Utilizando-se então de uma raiz fantasiosa para seu raciocínio, a advogada envereda pelo caminho que parecia desejar desde o início, que é a justificativa para a não-participação da CNBB na Comissão Tripartite. Pois bem, deixemos de lado todo o malabarismo retórico e ficcional executado pela advogada e aceitemos discutir as razões (??!!) por ela elencadas para o afastamento da CNBB da referida Comissão.
1) "As Comissões Tripartites são compostas por membros que se dispõem a discutir uma questão a partir de parâmetros técnico-científicos e sociais."
-- Faltou apenas a Dra. Ventura citar a fonte de um dado como este. Na Portaria no. 004, de 06/04/2005, emitida pela Secretaria Especial de Políticas para as Mulheres, não há qualquer referência aos tais parâmetros técnico-científicos aos quais refere a advogada. Nesta Portaria (para acessá-la, clique aqui), podemos ler logo em seu primeiro Artigo que a Comissão terá como função "discutir, elaborar e encaminhar proposta de revisão da legislação punitiva que trata da interrupção voluntária da gravidez". Porém, em nenhum trecho é explicitado quais seriam os parâmetros que seriam utilizados para a discussão. Mais uma vez, fica a cargo da imaginação deveras fértil da advogada a visão de algo que não estava no texto da Portaria.

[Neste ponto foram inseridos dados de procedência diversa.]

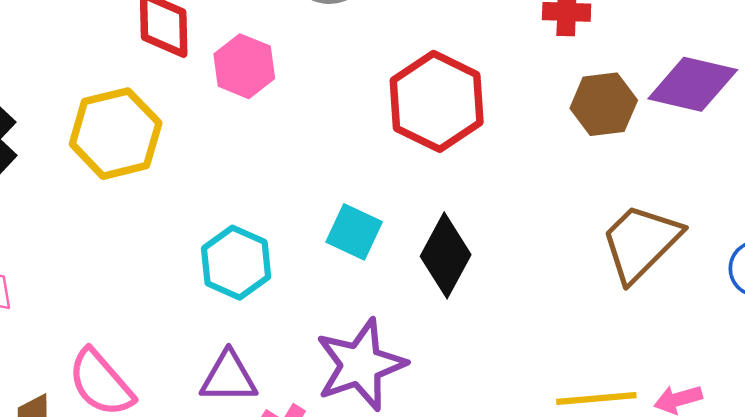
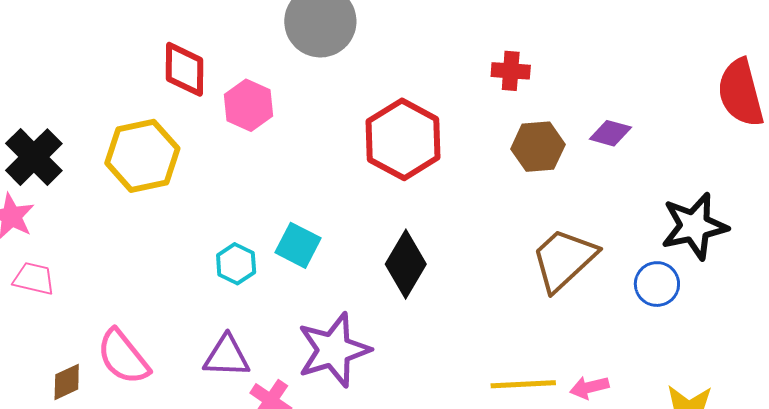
purple diamond: (693, 84) -> (610, 133), size x0.6
cyan square: (354, 232) -> (298, 245), moved
cyan hexagon: (236, 263) -> (236, 264), size x0.7

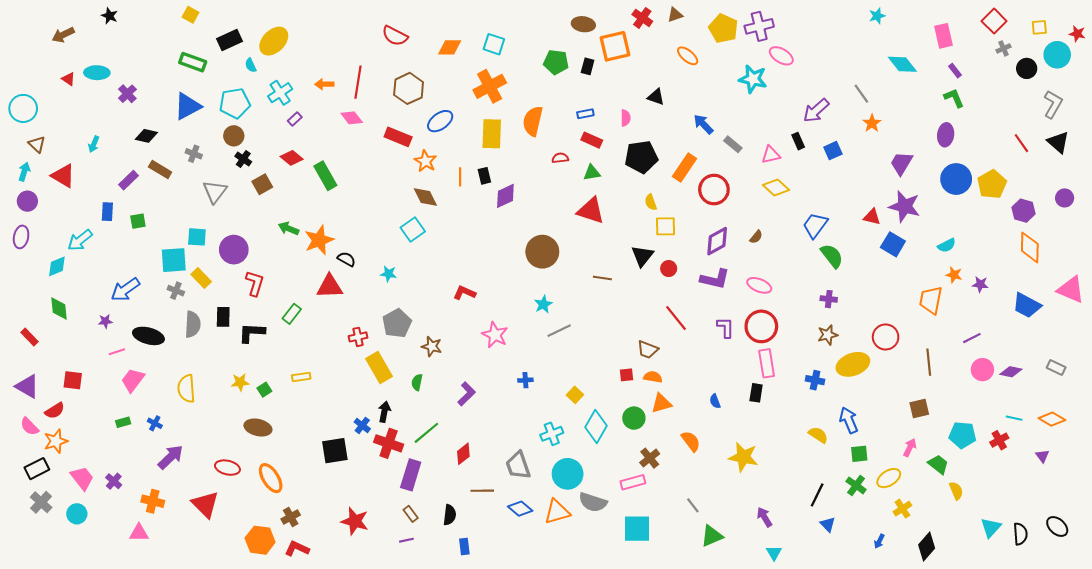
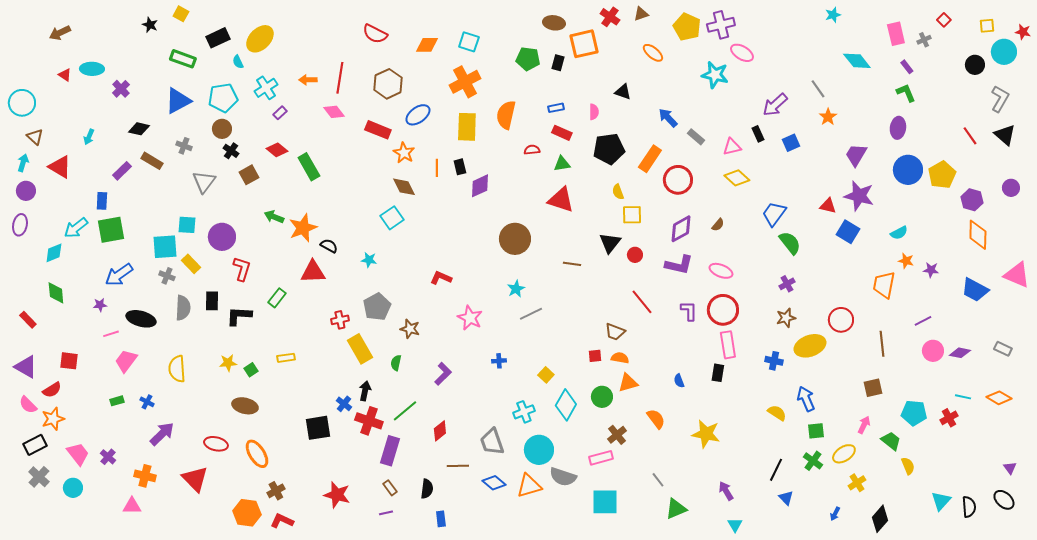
black star: (110, 16) -> (150, 25), moved
red square: (994, 21) -> (944, 20), size x0.6
gray cross: (1004, 48) -> (924, 40), moved
green square: (138, 221) -> (111, 230), moved, size x1.8
purple cross: (829, 299) -> (787, 284), turned -35
purple triangle: (1042, 456) -> (1010, 468), moved

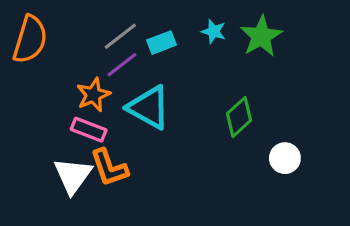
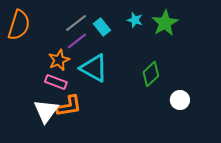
cyan rectangle: (161, 43) -> (102, 27), turned 72
orange L-shape: (109, 168) -> (69, 106), turned -80

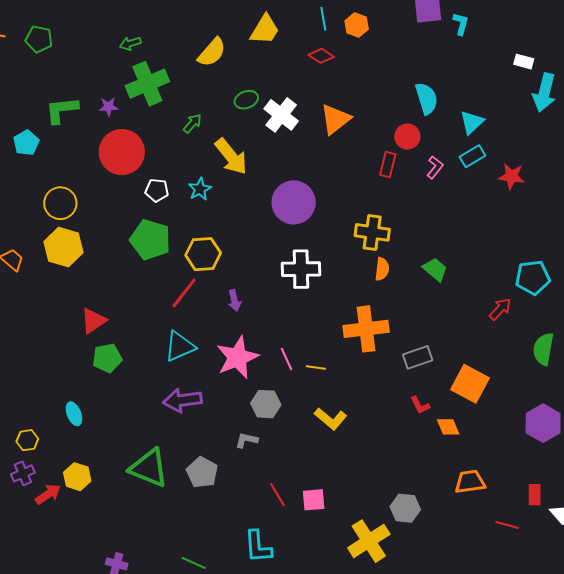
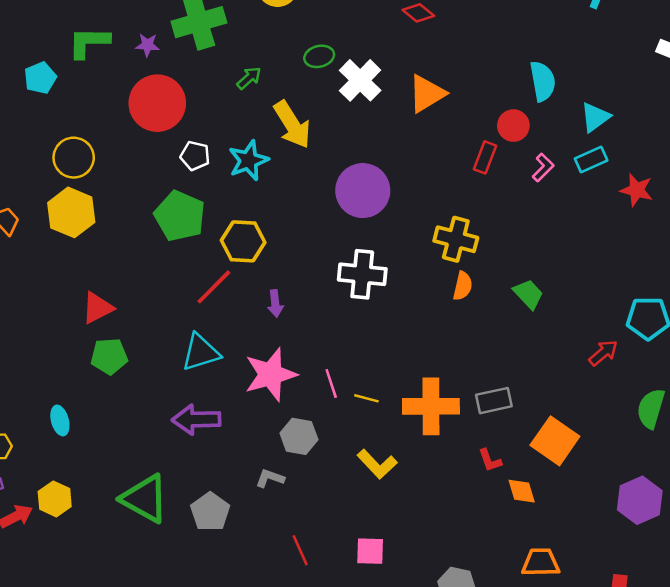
cyan star: (200, 189) -> (248, 160), size x1.4
orange cross: (366, 329) -> (431, 406), moved
pink square: (314, 500) -> (370, 551), moved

2) "Os aspectos religiosos não devem ser objeto de análise destas Comissões (...), pois a Constituição Brasileira garante a livre expressão e manifestação religiosa, mas claramente estabelece que a relação entre o Estado brasileiro e as religiões é de separação. (...) Com este fundamento, pode-se afirmar que o Brasil é um Estado Laico, já que nenhum dos poderes e entes federativos pode manter dependência ou aliança com instituições religiosas. "
-- Aqui vai um outro salto fantástico da advogada... Seu raciocínio simplório parece ser assim: o que vem da CNBB deve ser rejeitado, pois trata-se obscurantismo religioso. Ela parece não acreditar que representantes da CNBB possam atender seus tais "parâmetros técnicos-científicos e sociais". Mesmo se os parâmetros da Comissão fossem estes - e não o são -, não haveria qualquer dificuldade para a Igreja indicar pessoas de notório saber científico em áreas como Bioética, Direito, Biologia, Sociologia, etc. Dúvidas quanto a isto? É só checar a extensa lista de Universidades Católicas em nosso país. Aliás, caso a advogada não saiba, alguma destas universidades são de primeira linha exatamente na área de atuação da Dra. Ventura. Restam dúvidas ainda? Checar várias outras universidades católicas espalhadas pelo mundo.
3) "(...) pois a Constituição Brasileira garante a livre expressão e manifestação religiosa, mas claramente estabelece que a relação entre o Estado brasileiro e as religiões é de separação. O Artigo XIX do inciso I veda à União e aos Estados estabelecerem cultos religiosos, subvencioná-los, embaraçá-los o funcionamento ou manter com eles representantes, relações de dependência ou aliança. Com este fundamento, pode-se afirmar que o Brasil é um Estado Laico, já que nenhum dos poderes e entes federativos pode manter dependência ou aliança com instituições religiosas. "
-- Realmente, o Estado é laico, mas daí até se concluir que a separação entre Estado e as diversas religiões leva até uma não-participação de pessoas praticantes de uma determinada Fé na vida política da nação é coisa que escapa completamente à normalidade. Completamente anormal, também, é a relação que é feita entre a proibição explícita no texto constitucional com relação ao estabelecimento de vínculo do Estado com alguma forma de culto e a proibição de que por este motivo uma entidade como a CNBB esteja proibida de participar de uma Comissão de estudos. É nonsense completo seguir por este caminho. Para deixar mais claro o ridículo de uma tal afirmação, é só lembrarmos as parcerias dos vários níveis de governo com entidades tais como a Pastoral da Criança ou a Pastoral da Terra.